What is expected –
Check the records below line by line, and report how many lines include the string "Wisconsin". No other words are needed.

Data records –
----
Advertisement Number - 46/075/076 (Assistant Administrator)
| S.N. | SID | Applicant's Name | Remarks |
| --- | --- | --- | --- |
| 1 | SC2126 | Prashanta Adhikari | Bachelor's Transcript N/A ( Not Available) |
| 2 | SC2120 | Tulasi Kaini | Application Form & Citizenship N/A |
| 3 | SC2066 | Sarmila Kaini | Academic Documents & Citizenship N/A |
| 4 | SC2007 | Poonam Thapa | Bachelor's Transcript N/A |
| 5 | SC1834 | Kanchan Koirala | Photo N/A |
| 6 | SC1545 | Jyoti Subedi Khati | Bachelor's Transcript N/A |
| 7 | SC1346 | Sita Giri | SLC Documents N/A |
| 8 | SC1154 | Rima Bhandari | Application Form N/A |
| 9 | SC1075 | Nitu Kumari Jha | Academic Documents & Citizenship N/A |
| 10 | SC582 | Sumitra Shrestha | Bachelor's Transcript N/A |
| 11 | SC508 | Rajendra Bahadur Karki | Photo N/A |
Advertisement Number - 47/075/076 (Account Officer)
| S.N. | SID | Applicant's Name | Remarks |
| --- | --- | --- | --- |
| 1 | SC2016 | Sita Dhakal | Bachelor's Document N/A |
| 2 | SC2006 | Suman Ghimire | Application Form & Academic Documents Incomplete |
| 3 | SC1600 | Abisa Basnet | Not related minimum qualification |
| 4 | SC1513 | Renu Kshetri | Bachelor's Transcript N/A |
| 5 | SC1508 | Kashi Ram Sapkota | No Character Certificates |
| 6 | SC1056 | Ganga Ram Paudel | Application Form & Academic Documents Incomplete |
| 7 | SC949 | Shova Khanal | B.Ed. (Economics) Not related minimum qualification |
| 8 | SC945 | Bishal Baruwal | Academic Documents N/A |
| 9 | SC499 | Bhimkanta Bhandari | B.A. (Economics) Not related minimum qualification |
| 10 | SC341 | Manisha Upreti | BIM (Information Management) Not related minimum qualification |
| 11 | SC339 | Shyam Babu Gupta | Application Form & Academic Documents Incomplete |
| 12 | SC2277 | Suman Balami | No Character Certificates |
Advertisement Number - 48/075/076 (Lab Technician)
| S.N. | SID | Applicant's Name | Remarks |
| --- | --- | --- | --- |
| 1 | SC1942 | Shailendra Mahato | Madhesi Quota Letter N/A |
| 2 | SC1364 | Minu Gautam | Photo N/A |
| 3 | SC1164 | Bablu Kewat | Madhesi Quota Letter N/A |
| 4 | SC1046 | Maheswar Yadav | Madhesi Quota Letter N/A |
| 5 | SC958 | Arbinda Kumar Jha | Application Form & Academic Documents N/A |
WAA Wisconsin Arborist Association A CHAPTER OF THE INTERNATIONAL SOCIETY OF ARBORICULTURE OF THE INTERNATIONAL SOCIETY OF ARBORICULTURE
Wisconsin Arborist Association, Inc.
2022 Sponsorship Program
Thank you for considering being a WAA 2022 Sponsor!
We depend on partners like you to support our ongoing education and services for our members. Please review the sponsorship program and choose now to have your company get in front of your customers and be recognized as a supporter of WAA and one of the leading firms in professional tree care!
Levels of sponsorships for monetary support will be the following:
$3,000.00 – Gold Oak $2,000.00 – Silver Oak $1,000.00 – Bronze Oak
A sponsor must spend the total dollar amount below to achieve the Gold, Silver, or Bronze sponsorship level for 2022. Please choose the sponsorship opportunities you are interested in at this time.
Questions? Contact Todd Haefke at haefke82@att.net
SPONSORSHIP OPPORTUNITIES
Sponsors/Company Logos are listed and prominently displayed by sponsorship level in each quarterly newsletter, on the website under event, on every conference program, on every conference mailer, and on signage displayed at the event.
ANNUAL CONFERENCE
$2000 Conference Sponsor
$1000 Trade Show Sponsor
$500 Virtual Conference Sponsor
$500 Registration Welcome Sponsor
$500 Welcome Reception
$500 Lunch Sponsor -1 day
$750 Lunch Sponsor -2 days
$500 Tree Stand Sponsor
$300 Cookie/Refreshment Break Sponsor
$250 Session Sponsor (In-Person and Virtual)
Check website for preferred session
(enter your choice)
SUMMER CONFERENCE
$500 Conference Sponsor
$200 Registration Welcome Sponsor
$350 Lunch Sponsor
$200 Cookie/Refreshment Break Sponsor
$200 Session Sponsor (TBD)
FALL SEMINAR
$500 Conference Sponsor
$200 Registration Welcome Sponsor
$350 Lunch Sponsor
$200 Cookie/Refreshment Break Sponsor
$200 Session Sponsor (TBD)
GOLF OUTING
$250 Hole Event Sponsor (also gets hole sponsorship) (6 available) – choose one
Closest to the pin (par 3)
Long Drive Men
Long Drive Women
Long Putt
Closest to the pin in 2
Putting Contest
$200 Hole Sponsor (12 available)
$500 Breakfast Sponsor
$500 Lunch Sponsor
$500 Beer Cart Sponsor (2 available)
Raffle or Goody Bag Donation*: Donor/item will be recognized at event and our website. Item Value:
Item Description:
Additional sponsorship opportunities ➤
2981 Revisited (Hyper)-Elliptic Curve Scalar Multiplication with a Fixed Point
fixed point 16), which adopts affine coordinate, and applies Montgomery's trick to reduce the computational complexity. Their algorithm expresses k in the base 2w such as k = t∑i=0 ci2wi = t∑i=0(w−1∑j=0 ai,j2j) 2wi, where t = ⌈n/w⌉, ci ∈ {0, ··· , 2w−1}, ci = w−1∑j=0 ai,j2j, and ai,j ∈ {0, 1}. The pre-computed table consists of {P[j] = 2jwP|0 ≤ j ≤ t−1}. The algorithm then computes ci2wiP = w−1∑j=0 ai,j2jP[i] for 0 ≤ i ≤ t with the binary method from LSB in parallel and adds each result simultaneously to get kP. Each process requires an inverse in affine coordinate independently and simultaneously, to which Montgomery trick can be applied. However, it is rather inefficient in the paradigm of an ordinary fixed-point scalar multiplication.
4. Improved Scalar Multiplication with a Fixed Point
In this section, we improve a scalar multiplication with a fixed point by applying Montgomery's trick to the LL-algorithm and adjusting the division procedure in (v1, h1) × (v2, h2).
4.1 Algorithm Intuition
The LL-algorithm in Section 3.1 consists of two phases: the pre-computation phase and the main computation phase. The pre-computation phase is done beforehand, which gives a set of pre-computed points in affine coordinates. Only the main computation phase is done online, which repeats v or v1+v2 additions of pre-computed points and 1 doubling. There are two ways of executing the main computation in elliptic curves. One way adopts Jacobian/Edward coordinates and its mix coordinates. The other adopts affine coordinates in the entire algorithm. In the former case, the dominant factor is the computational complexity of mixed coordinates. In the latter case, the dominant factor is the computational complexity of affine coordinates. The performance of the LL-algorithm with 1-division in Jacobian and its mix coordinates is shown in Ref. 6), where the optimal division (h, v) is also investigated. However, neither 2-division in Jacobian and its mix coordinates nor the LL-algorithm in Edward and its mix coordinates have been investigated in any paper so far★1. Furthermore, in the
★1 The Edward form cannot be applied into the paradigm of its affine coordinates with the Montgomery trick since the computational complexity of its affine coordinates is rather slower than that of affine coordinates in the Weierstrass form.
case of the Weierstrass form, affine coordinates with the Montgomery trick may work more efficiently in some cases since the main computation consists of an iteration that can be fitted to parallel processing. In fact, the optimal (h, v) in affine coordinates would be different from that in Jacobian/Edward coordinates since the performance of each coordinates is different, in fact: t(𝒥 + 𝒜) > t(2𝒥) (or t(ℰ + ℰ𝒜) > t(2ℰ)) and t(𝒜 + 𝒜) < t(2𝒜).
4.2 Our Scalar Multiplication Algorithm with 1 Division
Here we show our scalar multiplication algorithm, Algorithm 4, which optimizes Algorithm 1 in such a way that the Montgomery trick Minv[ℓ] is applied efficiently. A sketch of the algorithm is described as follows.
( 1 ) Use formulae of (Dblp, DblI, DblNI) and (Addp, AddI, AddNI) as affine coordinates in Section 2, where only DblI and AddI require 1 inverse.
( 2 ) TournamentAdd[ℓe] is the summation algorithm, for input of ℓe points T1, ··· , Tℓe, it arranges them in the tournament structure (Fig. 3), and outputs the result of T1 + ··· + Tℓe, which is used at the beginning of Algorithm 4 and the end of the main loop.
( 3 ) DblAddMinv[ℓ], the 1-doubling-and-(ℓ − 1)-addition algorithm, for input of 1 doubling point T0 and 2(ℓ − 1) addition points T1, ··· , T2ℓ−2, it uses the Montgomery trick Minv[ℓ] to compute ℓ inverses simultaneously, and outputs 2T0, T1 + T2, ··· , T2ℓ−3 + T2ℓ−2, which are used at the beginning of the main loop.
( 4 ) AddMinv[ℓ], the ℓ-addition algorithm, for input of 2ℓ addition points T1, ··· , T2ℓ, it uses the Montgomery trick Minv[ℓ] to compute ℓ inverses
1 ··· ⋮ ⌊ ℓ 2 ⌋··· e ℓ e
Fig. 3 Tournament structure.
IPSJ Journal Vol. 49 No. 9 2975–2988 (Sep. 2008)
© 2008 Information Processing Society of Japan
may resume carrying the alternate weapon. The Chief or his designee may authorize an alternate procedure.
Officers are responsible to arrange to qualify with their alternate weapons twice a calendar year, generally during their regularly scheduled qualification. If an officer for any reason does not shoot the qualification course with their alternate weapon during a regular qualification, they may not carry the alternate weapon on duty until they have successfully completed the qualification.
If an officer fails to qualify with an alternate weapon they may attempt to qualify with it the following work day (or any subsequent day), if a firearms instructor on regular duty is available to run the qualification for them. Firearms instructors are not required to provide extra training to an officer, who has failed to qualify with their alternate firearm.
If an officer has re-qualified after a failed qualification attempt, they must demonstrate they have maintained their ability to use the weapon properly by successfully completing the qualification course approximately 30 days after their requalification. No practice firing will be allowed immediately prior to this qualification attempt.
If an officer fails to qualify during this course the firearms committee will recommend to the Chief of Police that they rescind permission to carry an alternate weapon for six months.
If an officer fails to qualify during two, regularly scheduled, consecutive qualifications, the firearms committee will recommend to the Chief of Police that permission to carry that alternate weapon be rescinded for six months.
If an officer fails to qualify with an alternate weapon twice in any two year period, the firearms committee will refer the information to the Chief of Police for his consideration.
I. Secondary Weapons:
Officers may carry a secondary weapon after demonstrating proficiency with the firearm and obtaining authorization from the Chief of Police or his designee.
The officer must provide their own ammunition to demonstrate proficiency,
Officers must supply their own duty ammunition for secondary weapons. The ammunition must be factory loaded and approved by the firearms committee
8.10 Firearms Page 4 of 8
----
Result below –
2